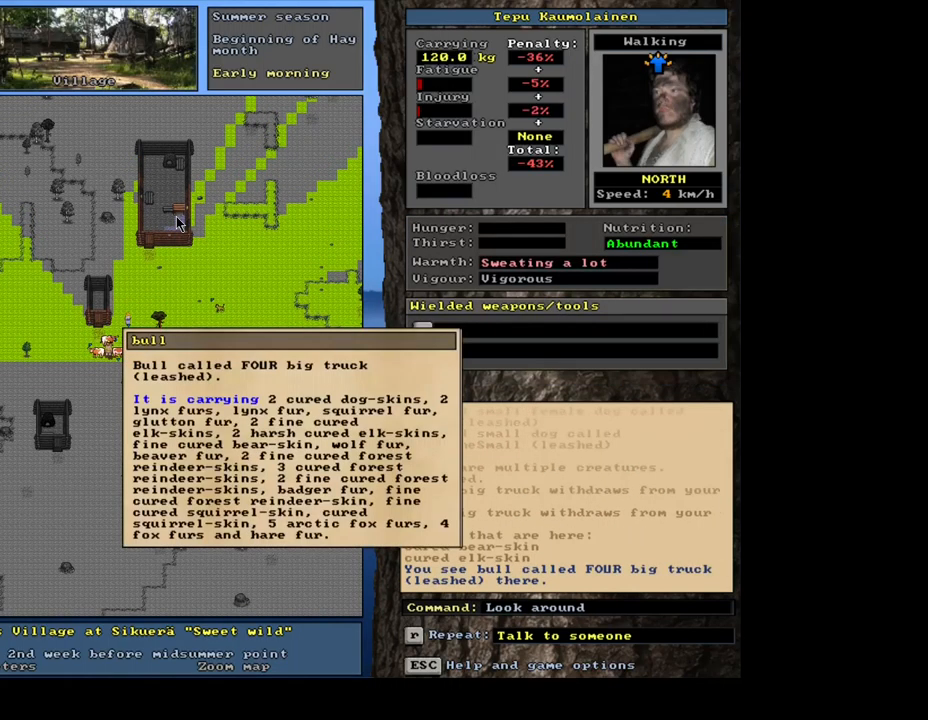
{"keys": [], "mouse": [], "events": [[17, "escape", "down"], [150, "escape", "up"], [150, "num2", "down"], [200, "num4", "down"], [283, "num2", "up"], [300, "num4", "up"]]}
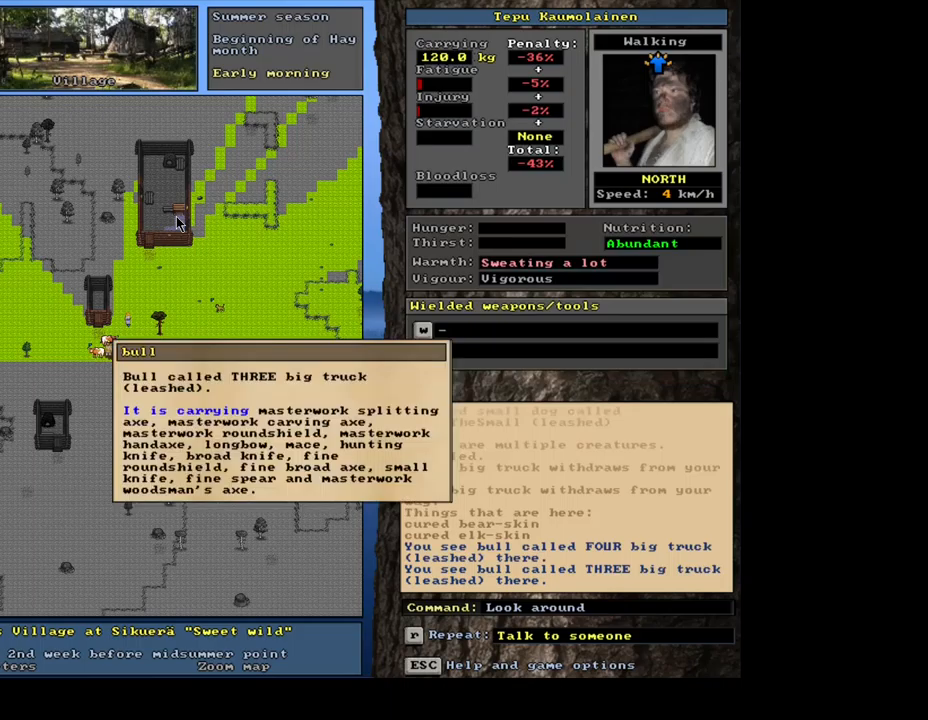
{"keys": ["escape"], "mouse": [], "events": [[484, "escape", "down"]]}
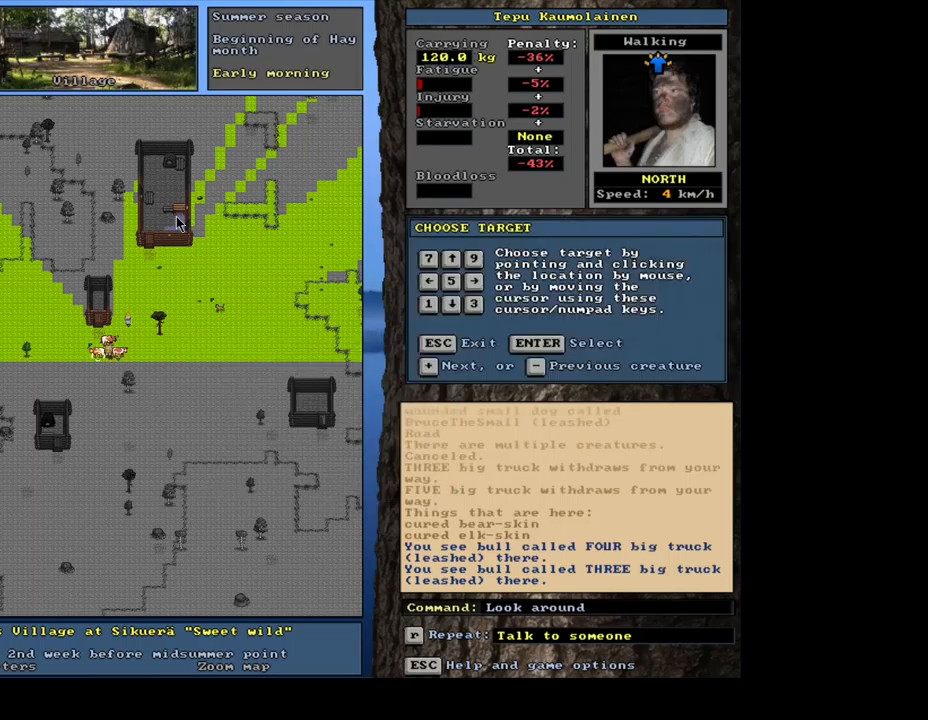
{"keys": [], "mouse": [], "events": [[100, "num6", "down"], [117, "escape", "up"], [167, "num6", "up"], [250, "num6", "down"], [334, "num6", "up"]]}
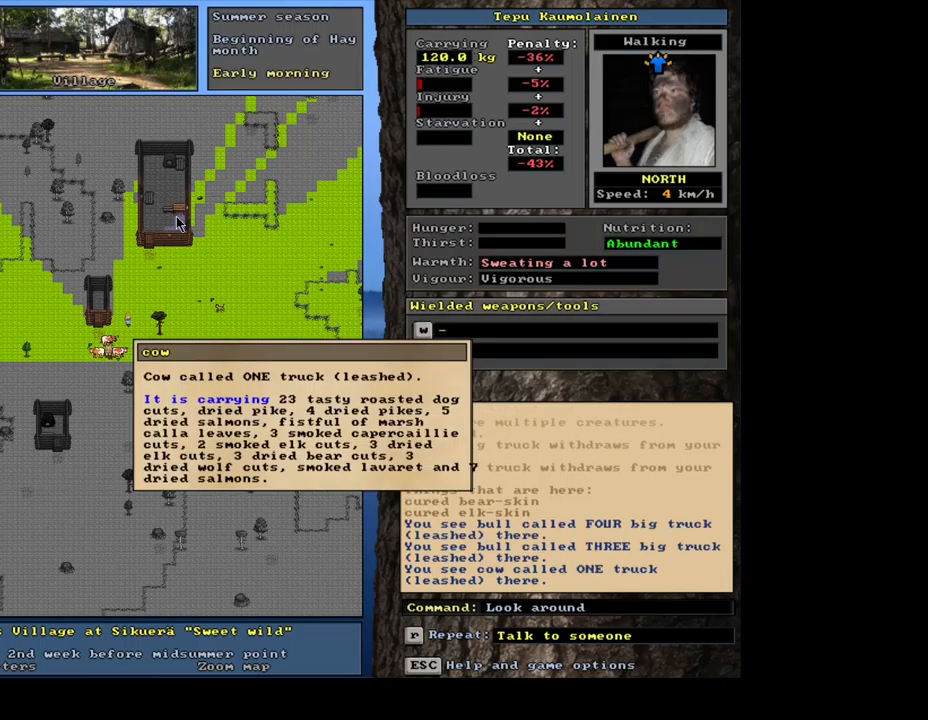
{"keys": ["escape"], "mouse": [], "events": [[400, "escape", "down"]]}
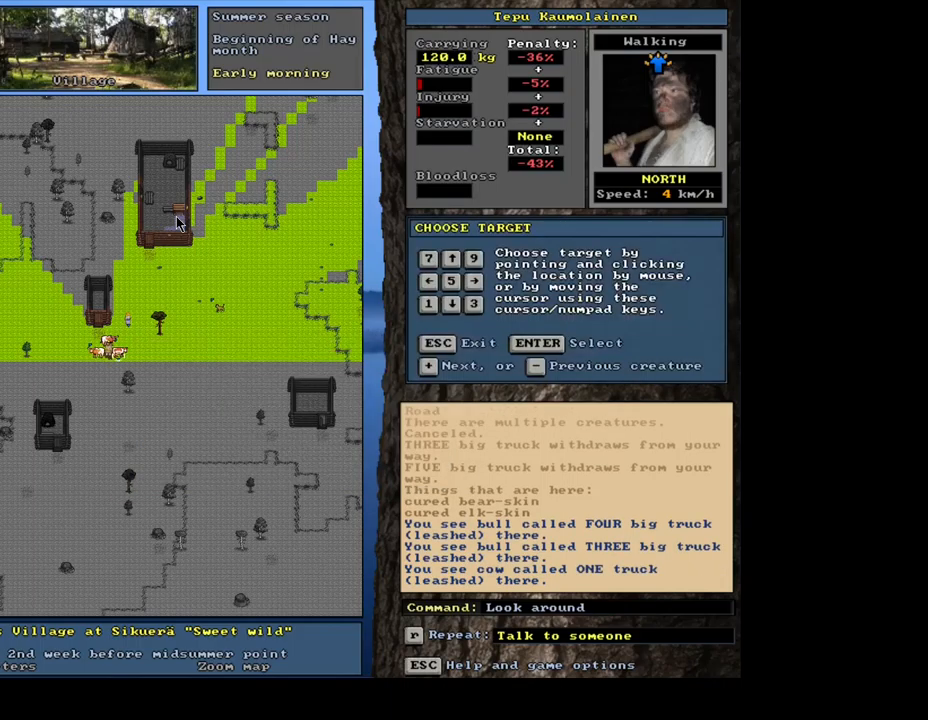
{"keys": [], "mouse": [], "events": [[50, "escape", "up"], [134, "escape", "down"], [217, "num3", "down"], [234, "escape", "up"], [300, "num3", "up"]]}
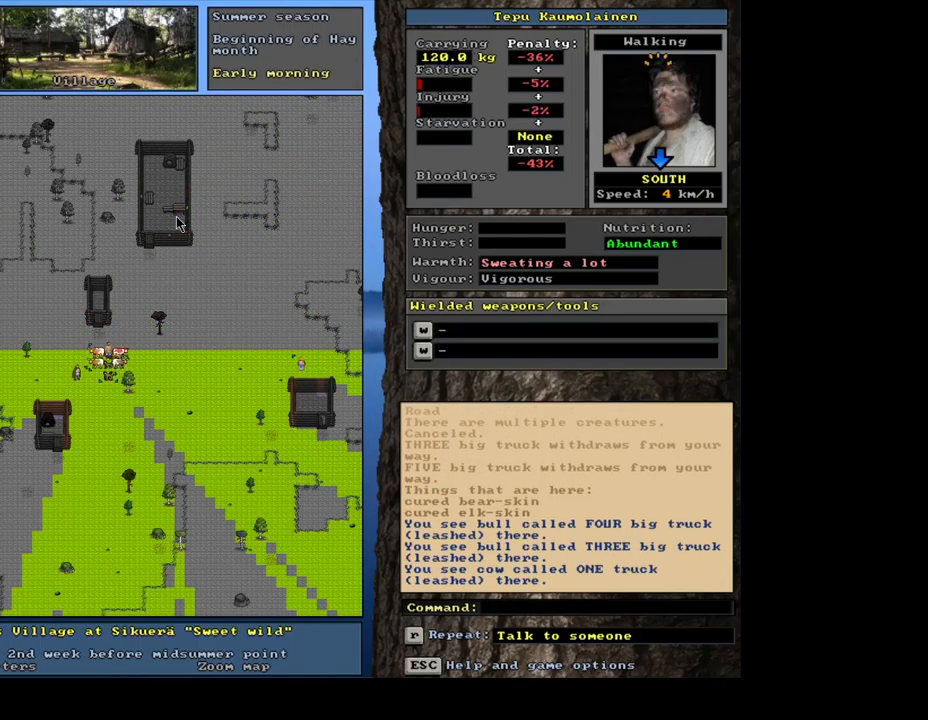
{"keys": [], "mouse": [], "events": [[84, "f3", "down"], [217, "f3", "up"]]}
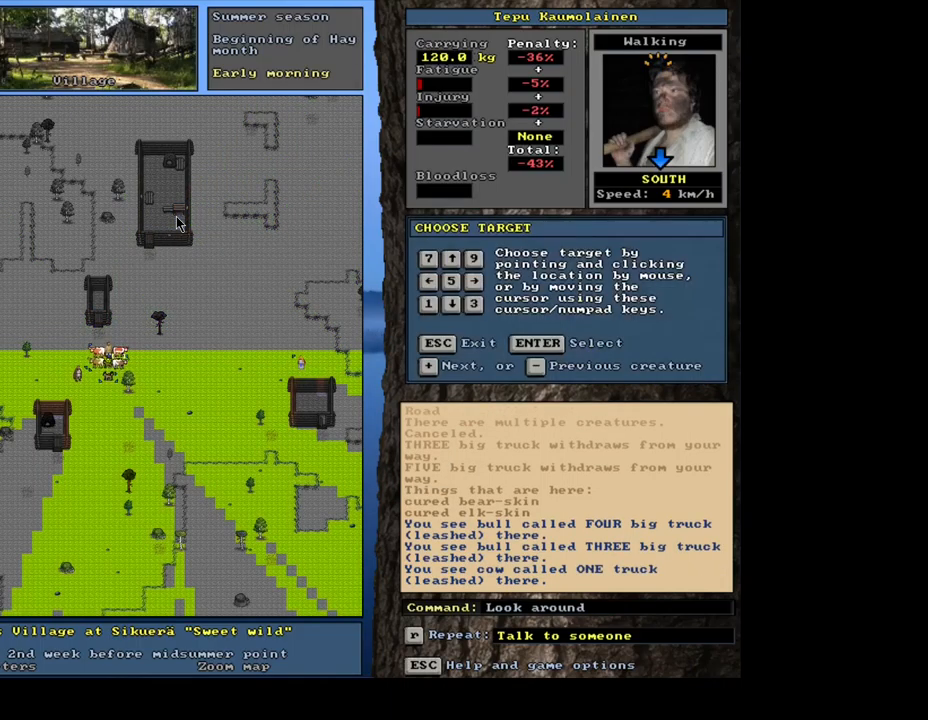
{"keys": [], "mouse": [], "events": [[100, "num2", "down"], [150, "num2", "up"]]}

**TASK TO CARRY OUT**
Write out the entries again, word for word. No images.

**REPLY**
{"keys": [], "mouse": [], "events": [[17, "escape", "down"], [150, "escape", "up"], [150, "num2", "down"], [200, "num4", "down"], [283, "num2", "up"], [300, "num4", "up"]]}
{"keys": ["escape"], "mouse": [], "events": [[484, "escape", "down"]]}
{"keys": [], "mouse": [], "events": [[100, "num6", "down"], [117, "escape", "up"], [167, "num6", "up"], [250, "num6", "down"], [334, "num6", "up"]]}
{"keys": ["escape"], "mouse": [], "events": [[400, "escape", "down"]]}
{"keys": [], "mouse": [], "events": [[50, "escape", "up"], [134, "escape", "down"], [217, "num3", "down"], [234, "escape", "up"], [300, "num3", "up"]]}
{"keys": [], "mouse": [], "events": [[84, "f3", "down"], [217, "f3", "up"]]}
{"keys": [], "mouse": [], "events": [[100, "num2", "down"], [150, "num2", "up"]]}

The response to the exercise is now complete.